Planning a ski trip for the first time? Somewhat nervous about how you will get up the mountain using the ski lifts? This article will cover some of the most popular types of ski lift commonly seen on ski slopes across the globe. Knowing what to expect can help improve your confidence about your first ski experience.
Ski lifts divide into two categories: aerial lifts and surface lifts. As their names suggest, an aerial lift carries you into the air and a surface lift keeps you on the ski slope.
1) Gondola Lift
This is a type of enclosed cable car suspended from a continuously circulating cable between two base stations. For those planning a ski holiday in the French alps, this type of cable car is known as the ‘telecabine’. You will need to be carrying your skis to use this type of lift and walk in your ski boots into the cabin. There is usually a seat to sit down, which can be handy as the journey times can be considerable – maybe 15-20 minutes depending on your ski location. Some cable cars will have a small window opening for ventilation.
2) Aerial Tramway
This is another type of enclosed cabin-style cable car. It differs from the Gondola Lift only in the technical sense that it is not continuously circulating but instead reverses and changes direction once it gets to the base station. In French, this type of cable car is known as the telepherique and for those heading for the German Alps, this style of cable car is known as the Seilbahn.
This type of lift is made up of a series of chairs with usually between 2 and 4 seats, but could be up to as many as 8 seats. It is an open air lift, such that you are subject to the elements. It is very pleasant if the weather is benevolent, as you can often watch skiers and snowboarders on the slopes below you. It is less pleasant if you are being blown snow into your face, although the lift won’t operate if it is too windy due to safety concerns.

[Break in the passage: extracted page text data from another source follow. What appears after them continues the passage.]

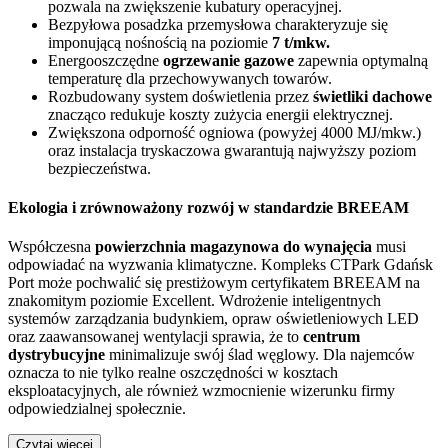
pozwala na zwiększenie kubatury operacyjnej.
Bezpyłowa posadzka przemysłowa charakteryzuje się
imponującą nośnością na poziomie
7 t/mkw.
Energooszczędne
ogrzewanie gazowe
zapewnia optymalną
temperaturę dla przechowywanych towarów.
Rozbudowany system doświetlenia przez
świetliki dachowe
znacząco redukuje koszty zużycia energii elektrycznej.
Zwiększona odporność ogniowa (powyżej 4000 MJ/mkw.)
oraz instalacja tryskaczowa gwarantują najwyższy poziom
bezpieczeństwa.
Ekologia i zrównoważony rozwój w standardzie BREEAM
Współczesna
powierzchnia magazynowa do wynajęcia
musi
odpowiadać na wyzwania klimatyczne. Kompleks CTPark Gdańsk
Port może pochwalić się prestiżowym certyfikatem BREEAM na
znakomitym poziomie Excellent. Wdrożenie inteligentnych
systemów zarządzania budynkiem, opraw oświetleniowych LED
oraz zaawansowanej wentylacji sprawia, że to
centrum
dystrybucyjne
minimalizuje swój ślad węglowy. Dla najemców
oznacza to nie tylko realne oszczędności w kosztach
eksploatacyjnych, ale również wzmocnienie wizerunku firmy
odpowiedzialnej społecznie.
Czytaj więcej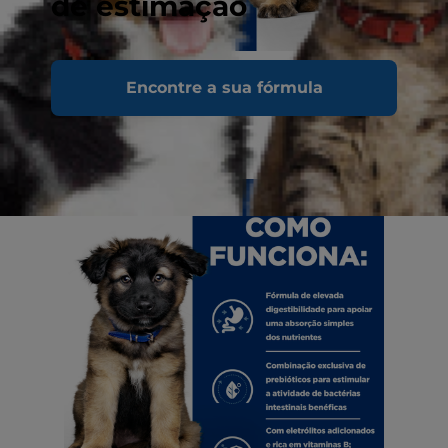
de estimação
Encontre a sua fórmula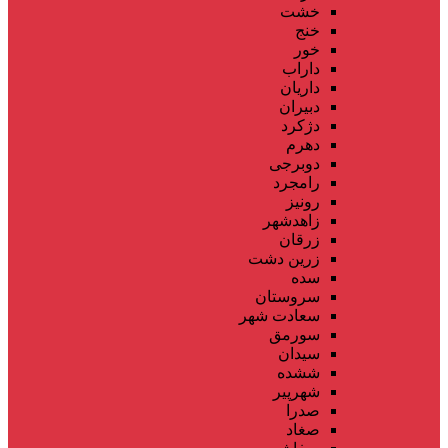
خشت
خنج
خور
داراب
داریان
دبیران
دژکرد
دهرم
دوبرجی
رامجرد
رونیز
زاهدشهر
زرقان
زرین دشت
سده
سروستان
سعادت شهر
سورمق
سیدان
ششده
شهرپیر
صدرا
صغاد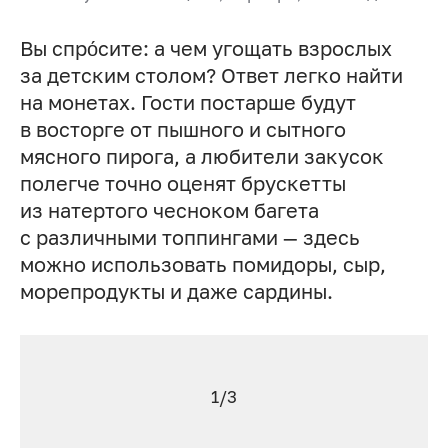
Вы спро́сите: а чем угощать взрослых
за детским столом? Ответ легко найти
на монетах. Гости постарше будут
в восторге от пышного и сытного
мясного пирога, а любители закусок
полегче точно оценят брускетты
из натертого чесноком багета
с различными топпингами — здесь
можно использовать помидоры, сыр,
морепродукты и даже сардины.
1/3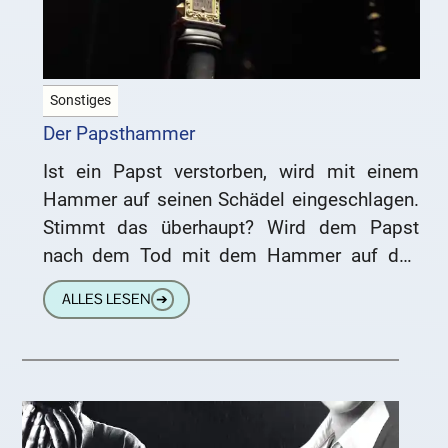
Sonstiges
Der Papsthammer
Ist ein Papst verstorben, wird mit einem
Hammer auf seinen Schädel eingeschlagen.
Stimmt das überhaupt? Wird dem Papst
nach dem Tod mit dem Hammer auf den
Schädel geschlagen? Nach dem
ALLES LESEN
➔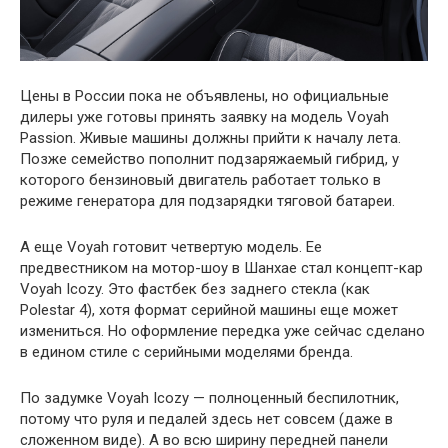
Цены в России пока не объявлены, но официальные
дилеры уже готовы принять заявку на модель Voyah
Passion. Живые машины должны прийти к началу лета.
Позже семейство пополнит подзаряжаемый гибрид, у
которого бензиновый двигатель работает только в
режиме генератора для подзарядки тяговой батареи.
А еще Voyah готовит четвертую модель. Ее
предвестником на мотор-шоу в Шанхае стал концепт-кар
Voyah Icozy. Это фастбек без заднего стекла (как
Polestar 4), хотя формат серийной машины еще может
измениться. Но оформление передка уже сейчас сделано
в едином стиле с серийными моделями бренда.
По задумке Voyah Icozy — полноценный беспилотник,
потому что руля и педалей здесь нет совсем (даже в
сложенном виде). А во всю ширину передней панели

1) Button Lift or Platter Lift
This is known as a teleski in French. It consists of a small round seat or ‘button’ on a sprung pole or retractable cord. The skier grabs hold of the pole as it comes round, pulls down on it to position the seat between his legs and lets the system pull him up the mountainside. You do not actually sit on the ‘button’, rather you ‘balance’ on it.
2) T-Bar Lift
This is similar to the Button Lift. However, instead of the round seat, there is a bar shaped in the form of a T. A T-Bar lift propels 2 skiers up the slope at the same time. The T-bar does not go between your legs. Rather, each skier is sitting or rather ‘balancing’ on each side of the T.
3) Magic Carpet
This is best described as a conveyor belt which you step onto with your skis facing parallel and it carries you up the mountainside. These mostly operate on nursery slopes, as they are slow and are generally operate over only fairly short distances.